■ **ASSIGNED TASK**: Write out the guidance on heart failure in frail older people below, word for word and in full.

[PASSAGE — start]

Guidance to help upskill primary and secondary care clinicians in decision making when managing heart failure in frail older people


Ensure you are familiar with the principles outlined in Managing cardiovascular disease in frail older people.

Managing congestive symptoms and fluid retention

Diagnosis is not always straight forward as many of these patients have co-morbidities including hypertension, diabetes, chronic kidney disease, ischaemic heart disease, airways disease or cognitive impairment.  It is not unusual for patients to attribute their symptoms to ‘getting older’ and adapt their activity levels accordingly.

The most common symptoms of heart failure are:

  • breathlessness – this may be after activity or at rest. It may be worse when lying down and may cause night time waking needing to catch the breath or a persistent cough
  • swollen ankles and legs, caused by a build-up of fluid (oedema)
  • fatigue – feeling tired most of the time and finding exercise exhausting

Heart Failure classification

Heart failure is a broad term and the treatment pathways are based on the type of heart failure present.  The following two classification are used to stratify heart failure:

  • heart failure with reduced ejection fraction
  • heart failure with preserved ejection fraction

NICE Guideline for chronic heart failure provides a good overview of the treatment pathways.

[PASSAGE — finish]
[DATASET SECTION — start]

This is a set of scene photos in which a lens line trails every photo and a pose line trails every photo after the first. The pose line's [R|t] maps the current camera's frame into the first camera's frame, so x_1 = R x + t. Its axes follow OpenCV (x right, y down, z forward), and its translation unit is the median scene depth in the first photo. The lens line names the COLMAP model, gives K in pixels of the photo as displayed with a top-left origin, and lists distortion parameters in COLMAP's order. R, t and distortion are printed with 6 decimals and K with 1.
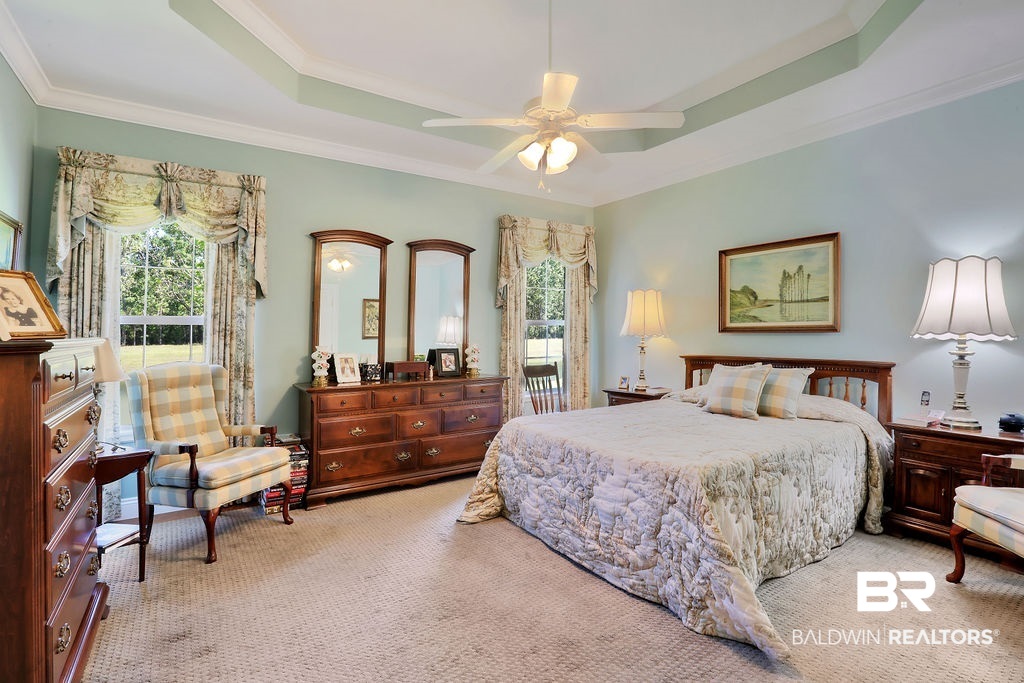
lens RADIAL K [[484.9, 0, 513.1], [0, 484.9, 321.9], [0, 0, 1]] dist [-0.042878, 0.018542]
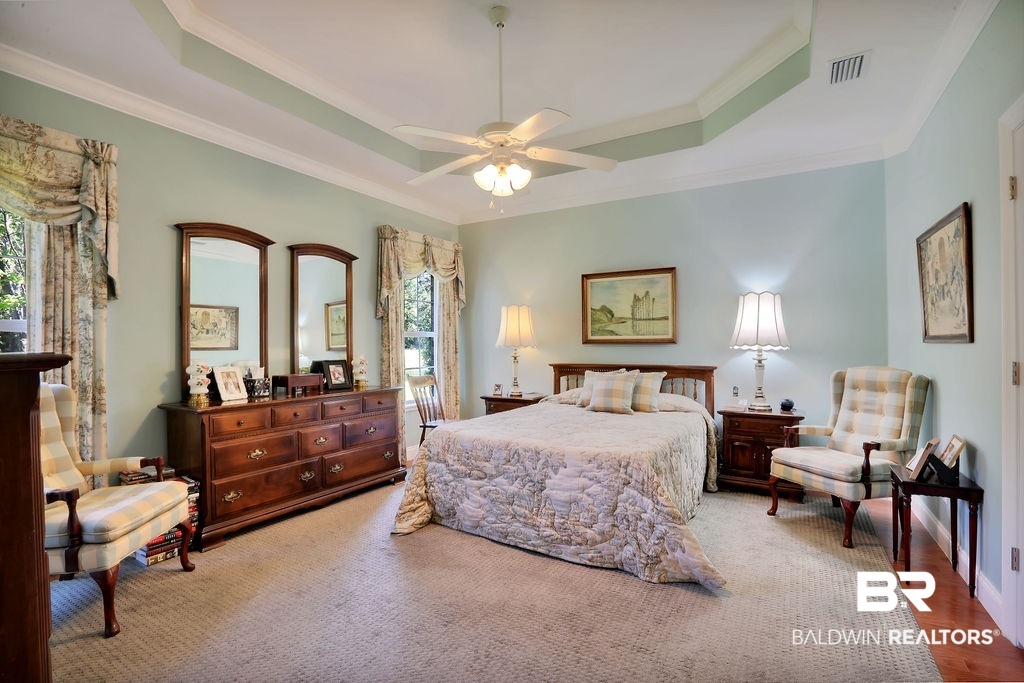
lens RADIAL K [[466.6, 0, 512.0], [0, 466.6, 341.5], [0, 0, 1]] dist [-0.043934, 0.017963]
pose [[0.907878, 0.004902, 0.419207, -0.250913], [-0.011716, 0.999838, 0.013681, 0.002490], [-0.419072, -0.017332, 0.907788, 0.037001]]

[DATASET SECTION — finish]

■ **YOUR SOLUTION**:
Guidance to help upskill primary and secondary care clinicians in decision making when managing heart failure in frail older people


Ensure you are familiar with the principles outlined in Managing cardiovascular disease in frail older people.

Managing congestive symptoms and fluid retention

Diagnosis is not always straight forward as many of these patients have co-morbidities including hypertension, diabetes, chronic kidney disease, ischaemic heart disease, airways disease or cognitive impairment.  It is not unusual for patients to attribute their symptoms to ‘getting older’ and adapt their activity levels accordingly.

The most common symptoms of heart failure are:

  • breathlessness – this may be after activity or at rest. It may be worse when lying down and may cause night time waking needing to catch the breath or a persistent cough
  • swollen ankles and legs, caused by a build-up of fluid (oedema)
  • fatigue – feeling tired most of the time and finding exercise exhausting

Heart Failure classification

Heart failure is a broad term and the treatment pathways are based on the type of heart failure present.  The following two classification are used to stratify heart failure:

  • heart failure with reduced ejection fraction
  • heart failure with preserved ejection fraction

NICE Guideline for chronic heart failure provides a good overview of the treatment pathways.